▶ **COMPITI RICHIESTI**:
1. Nel testo sui parchi eolici, in quale territorio comunale era previsto il parco eolico che ha ricevuto il parere negativo dell'Enac?
2. Per favore, prosegui il testo sui parchi eolici dopo la sua ultima frase.

▶ **BRANO DA LEGGERE**:
++++++++++++++++++++
I parchi eolici possono essere incompatibili con le zone di traffico aeroportuale

[7 novembre 2013]

L’Ente nazionale per l’aviazione civile (Enac) può individuare le zone di traffico aeroportuale come zone incompatibili con la realizzazione di parchi eolici. Perché ha il potere di imporre vincoli e limitazioni a tutela della navigazione aerea.

Lo afferma il Consiglio di Sato – con sentenza 4 novembre 2013, n. 5291 – in riferimento al parere negativo rilasciato dall’Enac alla realizzazione di un parco eolico nel territorio comunale di Crotone. Perché i progettati aerogeneratori – per le loro dimensioni e per il previsto posizionamento geografico – avrebbero rischiato di intercettare le traiettorie di decollo e di atterraggio degli aerei da e per l’aeroporto civile di Crotone. E perché l’ubicazione prevista per gli aerogeneratori risulterebbe all’interno della zona di traffico aeroportuale dove sussistono “condizioni di incompatibilità assoluta” per l’edificazione di parchi eolici in forza della circolare Enac del 2010.

Il codice della navigazione ammette la possibilità di predisporre, da parte dell’Enac, apposite mappe volte ad individuare le zone da sottoporre a vincolo nelle aree limitrofe agli aeroporti. E non impedisce all’Ente di individuare in via generale ulteriori tipologie di aree in relazione alle quali imporre vincoli e limitazioni.
++++++++++++++++++++
▶ **DATI**:
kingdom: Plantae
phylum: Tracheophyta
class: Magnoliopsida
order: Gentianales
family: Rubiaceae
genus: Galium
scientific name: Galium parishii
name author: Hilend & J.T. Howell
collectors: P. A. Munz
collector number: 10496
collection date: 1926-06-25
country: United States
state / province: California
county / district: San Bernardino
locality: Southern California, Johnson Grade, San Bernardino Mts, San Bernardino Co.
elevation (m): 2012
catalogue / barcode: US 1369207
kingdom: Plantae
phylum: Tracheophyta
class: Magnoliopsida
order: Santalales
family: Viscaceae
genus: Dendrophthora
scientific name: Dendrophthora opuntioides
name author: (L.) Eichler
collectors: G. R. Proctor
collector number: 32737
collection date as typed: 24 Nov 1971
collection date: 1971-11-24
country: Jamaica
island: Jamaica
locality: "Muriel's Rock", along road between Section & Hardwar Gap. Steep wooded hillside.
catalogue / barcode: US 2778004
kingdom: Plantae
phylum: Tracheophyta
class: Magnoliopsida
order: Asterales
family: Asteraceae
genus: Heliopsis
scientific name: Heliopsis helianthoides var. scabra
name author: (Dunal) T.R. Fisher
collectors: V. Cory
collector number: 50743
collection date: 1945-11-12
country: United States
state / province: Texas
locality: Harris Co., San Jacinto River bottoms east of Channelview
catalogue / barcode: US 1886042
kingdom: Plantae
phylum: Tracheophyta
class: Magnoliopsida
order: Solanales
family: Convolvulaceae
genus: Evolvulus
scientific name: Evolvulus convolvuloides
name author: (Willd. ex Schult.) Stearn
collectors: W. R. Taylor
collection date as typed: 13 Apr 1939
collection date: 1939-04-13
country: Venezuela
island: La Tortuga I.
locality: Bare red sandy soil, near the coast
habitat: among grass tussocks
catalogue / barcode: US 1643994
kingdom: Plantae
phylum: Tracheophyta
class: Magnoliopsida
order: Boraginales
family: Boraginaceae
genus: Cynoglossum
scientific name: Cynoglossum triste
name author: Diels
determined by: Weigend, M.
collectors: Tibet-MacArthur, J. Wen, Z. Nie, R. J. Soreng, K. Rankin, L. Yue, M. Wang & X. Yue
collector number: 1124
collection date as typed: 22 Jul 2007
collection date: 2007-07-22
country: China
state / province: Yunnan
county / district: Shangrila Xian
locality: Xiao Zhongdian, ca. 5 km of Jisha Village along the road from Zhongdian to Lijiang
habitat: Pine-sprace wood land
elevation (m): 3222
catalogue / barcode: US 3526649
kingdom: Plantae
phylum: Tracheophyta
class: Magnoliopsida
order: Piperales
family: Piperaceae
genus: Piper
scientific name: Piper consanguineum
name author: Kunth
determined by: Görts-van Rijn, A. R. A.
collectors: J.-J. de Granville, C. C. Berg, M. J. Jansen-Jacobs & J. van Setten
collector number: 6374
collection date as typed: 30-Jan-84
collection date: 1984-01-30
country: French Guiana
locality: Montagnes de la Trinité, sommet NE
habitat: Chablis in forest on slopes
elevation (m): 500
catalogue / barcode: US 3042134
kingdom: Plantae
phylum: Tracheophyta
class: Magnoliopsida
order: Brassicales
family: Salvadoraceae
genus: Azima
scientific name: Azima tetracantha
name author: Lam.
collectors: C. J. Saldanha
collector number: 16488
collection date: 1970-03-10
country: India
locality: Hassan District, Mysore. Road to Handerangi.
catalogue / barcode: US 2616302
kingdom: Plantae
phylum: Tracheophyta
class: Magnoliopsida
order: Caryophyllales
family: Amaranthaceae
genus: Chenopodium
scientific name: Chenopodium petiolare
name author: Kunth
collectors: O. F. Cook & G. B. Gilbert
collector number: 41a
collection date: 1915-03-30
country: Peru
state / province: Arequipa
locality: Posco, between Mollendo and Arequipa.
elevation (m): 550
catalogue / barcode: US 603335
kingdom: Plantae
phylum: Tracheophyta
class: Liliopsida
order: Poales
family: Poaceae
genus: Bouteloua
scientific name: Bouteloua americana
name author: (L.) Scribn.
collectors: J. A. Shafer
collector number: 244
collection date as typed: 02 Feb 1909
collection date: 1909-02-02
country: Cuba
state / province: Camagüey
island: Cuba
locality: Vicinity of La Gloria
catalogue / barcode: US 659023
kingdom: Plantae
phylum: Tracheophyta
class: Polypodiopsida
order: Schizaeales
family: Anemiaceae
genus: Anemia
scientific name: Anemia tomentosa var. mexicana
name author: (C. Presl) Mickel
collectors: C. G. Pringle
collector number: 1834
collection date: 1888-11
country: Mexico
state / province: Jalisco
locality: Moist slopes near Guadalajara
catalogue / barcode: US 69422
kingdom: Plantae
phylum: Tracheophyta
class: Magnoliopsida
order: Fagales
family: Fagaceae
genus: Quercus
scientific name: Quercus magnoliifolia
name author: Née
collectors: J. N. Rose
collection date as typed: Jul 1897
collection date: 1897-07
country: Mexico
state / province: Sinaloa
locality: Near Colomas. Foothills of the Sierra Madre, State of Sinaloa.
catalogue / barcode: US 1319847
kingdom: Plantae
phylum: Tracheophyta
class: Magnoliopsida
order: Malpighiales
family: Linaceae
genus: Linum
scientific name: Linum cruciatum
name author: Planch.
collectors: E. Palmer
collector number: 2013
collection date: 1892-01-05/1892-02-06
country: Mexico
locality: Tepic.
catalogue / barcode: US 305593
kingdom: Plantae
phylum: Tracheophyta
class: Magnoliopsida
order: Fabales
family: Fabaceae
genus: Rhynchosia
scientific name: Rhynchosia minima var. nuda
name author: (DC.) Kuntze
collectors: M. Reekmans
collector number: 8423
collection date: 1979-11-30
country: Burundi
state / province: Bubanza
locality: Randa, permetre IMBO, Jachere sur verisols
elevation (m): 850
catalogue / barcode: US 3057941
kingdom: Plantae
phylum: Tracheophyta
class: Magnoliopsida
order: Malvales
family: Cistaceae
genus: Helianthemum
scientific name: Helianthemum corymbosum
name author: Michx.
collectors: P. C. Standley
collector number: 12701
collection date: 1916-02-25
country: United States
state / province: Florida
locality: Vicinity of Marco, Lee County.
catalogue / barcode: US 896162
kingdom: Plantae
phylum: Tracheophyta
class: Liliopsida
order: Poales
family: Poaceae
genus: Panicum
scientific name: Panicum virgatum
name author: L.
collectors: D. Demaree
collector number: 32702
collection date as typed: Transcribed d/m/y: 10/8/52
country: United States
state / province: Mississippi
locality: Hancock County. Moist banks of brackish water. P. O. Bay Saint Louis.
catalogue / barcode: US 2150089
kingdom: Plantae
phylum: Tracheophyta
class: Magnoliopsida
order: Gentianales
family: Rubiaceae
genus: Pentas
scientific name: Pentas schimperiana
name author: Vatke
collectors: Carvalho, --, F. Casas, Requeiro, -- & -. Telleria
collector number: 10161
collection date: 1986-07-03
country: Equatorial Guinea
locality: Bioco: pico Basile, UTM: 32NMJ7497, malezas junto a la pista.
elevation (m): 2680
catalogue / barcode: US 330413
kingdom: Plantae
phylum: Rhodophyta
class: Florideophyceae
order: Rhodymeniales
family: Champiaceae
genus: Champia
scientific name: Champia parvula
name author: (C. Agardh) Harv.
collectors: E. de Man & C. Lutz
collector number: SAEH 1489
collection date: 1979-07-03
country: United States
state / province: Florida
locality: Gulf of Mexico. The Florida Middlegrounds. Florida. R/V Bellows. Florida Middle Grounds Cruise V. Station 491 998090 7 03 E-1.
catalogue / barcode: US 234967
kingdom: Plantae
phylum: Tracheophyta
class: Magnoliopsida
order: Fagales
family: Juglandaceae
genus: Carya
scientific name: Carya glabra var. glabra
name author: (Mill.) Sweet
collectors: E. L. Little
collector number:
++++++++++++++++++++
▶ **RISPOSTE**:
1. Nel territorio comunale di Crotone.

2.
Quindi al fine di garantire la sicurezza della navigazione aerea, l’Enac individua le zone da sottoporre a vincolo nelle aree limitrofe agli aeroporti e stabilisce le limitazioni relative agli ostacoli per la navigazione aerea e ai potenziali pericoli per la stessa, conformemente alla normativa tecnica internazionale. Gli enti locali, nell’esercizio delle proprie competenze in ordine alla programmazione ed al governo del territorio, adeguano i propri strumenti di pianificazione alle prescrizioni dell’Enac. L’Ente, inoltre ha la possibilità di autorizzare, nelle direzioni di atterraggio e di decollo, “opere o attività compatibili con gli appositi piani di rischio, che i comuni territorialmente competenti adottano, anche sulla base delle eventuali direttive regionali, nel rispetto del regolamento dell’Enac sulla costruzione e gestione degli aeroporti, di attuazione dell’Annesso XIV Icao”.

In più il legislatore stabilisce che la costituzione di ostacoli fissi o mobili alla navigazione aerea è subordinata all’autorizzazione dell’Enac, previo coordinamento, ove necessario, con il Ministero della difesa.

In conclusione il potere per l’Enac di imporre vincoli e limitazioni relativi agli ostacoli che possono costituire pericoli per la navigazione aerea non risulta limitato alla sola predisposizione delle mappe, ma si traduce nella possibilità di esercitare ulteriori e diversi poteri – anche autorizzativi – nella medesima materia e per le medesime finalità.

Quindi l’Ente può adottare atti a contenuto generale volti a predeterminare i contenuti e le modalità dell’esercizio dei poteri inibitori in relazione a tipologie omogenee di aree e di potenziali ostacoli come lo possono essere i parchi eolici.